HOW TO COMPLETE THIS TASK -> From the entries below, copy out all lines holding "Read".
MATERIAL FOR THE TASK: Begin
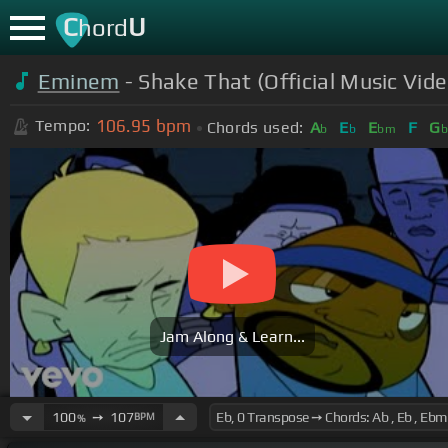
C
U
hord
Eminem
- Shake That (Official Music Vid
106.95
bpm
Tempo:
Chords used:
A
E
E
F
G
b
b
bm
b
Jam Along & Learn...
100
➙
107
BPM
%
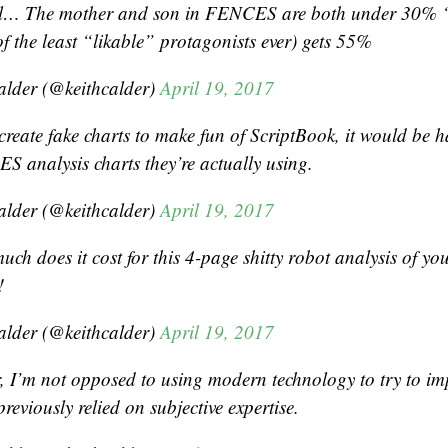
al… The mother and son in FENCES are both under 30% “
f the least “likable” protagonists ever) gets 55%
alder (@keithcalder)
April 19, 2017
 create fake charts to make fun of ScriptBook, it would be 
S analysis charts they’re actually using.
alder (@keithcalder)
April 19, 2017
ch does it cost for this 4-page shitty robot analysis of yo
!
alder (@keithcalder)
April 19, 2017
r, I’m not opposed to using modern technology to try to im
 previously relied on subjective expertise.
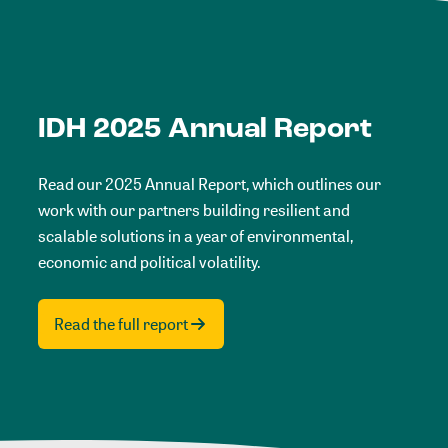
IDH 2025 Annual Report
Read our 2025 Annual Report, which outlines our
work with our partners building resilient and
scalable solutions in a year of environmental,
economic and political volatility.
Read the full report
MATERIAL FOR THE TASK: End
WRITTEN RESPONSE ->
Read our 2025 Annual Report, which outlines our
Read the full report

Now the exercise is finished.